Its flowers are in heads at or near the ends of the branches in 2 to 12 groups, each group with three flowers. The heads are up to 35 mm in diameter, coloured pink to purple or rich carmine, contrasting with the bright yellow anthers. The stamens are arranged in five bundles around the flower, each bundle having 5 to 11 stamens. The main flowering season is from August to December. The fruit are woody capsules in loose clusters, each fruit 2-4.5 mm long.

==Taxonomy and naming==
This species was first formally described in 1839 by John Lindley in A sketch of the vegetation of the Swan River Colony where he noted that "every twig ... is terminated by hemispherical heads of brilliant pink". The specific epithet (trichophylla) is from the Greek thrix meaning "hair" and phyllon meaning "leaf" in reference to the hairy leaves. It is a member of Melaleuca, a large and diverse genus whose members range from large trees such as M. quinquenervia, to small shrubs.

German botanist Otto Kuntze challenged many generic names in his 1891 work Revisio Generum Plantarum, republishing this species as Myrtoleucodendron trichophyllum as he claimed that Myrtoleucodendron Rumpf. (1742) predated Melaleuca L. (1767). This was not upheld or recognised generally.

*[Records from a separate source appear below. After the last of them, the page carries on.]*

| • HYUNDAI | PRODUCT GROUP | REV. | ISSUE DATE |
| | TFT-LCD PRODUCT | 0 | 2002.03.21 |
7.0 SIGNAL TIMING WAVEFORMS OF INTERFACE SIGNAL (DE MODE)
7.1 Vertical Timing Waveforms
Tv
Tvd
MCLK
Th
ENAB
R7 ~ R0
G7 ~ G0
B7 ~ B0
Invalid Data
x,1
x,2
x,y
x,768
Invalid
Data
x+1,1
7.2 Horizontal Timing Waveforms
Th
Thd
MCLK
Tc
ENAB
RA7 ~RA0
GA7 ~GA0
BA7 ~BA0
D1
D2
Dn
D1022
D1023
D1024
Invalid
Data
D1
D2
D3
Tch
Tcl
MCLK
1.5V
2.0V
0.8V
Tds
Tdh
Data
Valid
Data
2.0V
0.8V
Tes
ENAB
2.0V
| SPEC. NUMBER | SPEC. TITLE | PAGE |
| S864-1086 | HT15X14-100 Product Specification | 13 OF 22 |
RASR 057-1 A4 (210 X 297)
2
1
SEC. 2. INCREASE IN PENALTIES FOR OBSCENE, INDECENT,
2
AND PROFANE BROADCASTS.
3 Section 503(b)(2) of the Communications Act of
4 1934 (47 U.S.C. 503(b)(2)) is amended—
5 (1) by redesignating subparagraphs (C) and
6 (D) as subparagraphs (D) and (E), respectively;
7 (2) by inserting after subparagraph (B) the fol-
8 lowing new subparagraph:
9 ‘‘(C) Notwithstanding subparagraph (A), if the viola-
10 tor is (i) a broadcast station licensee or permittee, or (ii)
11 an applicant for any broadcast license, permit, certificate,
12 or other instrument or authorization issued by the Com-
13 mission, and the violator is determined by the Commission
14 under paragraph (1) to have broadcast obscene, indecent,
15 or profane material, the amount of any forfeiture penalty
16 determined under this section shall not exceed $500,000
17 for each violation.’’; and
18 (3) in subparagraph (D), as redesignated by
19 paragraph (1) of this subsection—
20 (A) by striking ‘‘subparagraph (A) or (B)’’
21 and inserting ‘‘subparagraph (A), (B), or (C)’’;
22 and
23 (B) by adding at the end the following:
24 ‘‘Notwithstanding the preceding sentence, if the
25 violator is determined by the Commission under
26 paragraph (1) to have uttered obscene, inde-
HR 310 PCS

==Distribution and habitat==
This melaleuca occurs from the Northampton district to the Busselton district in the Avon Wheatbelt, Esperance Plains, Geraldton Sandplains, Jarrah Forest and Swan Coastal Plain biogeographic regions. It grows in white, grey or orange sand over laterite on sandplains and hillsides.

==Conservation==
Melaleuca trichophylla is classified as not threatened by the Government of Western Australia Department of Parks and Wildlife.

==Use in horticulture==
Melaleuca trichophylla is a useful species in gardens because it is hardy and flowers profusely. It is best suited to slightly acidic to alkaline soils with good drainage. Some forms perform better than others. The showy, deep magenta form tends to be short-lived but another, which flowers in August is particularly adaptable. This species can suffer grey mould (Botrytis cinerea) in wet or humid weather.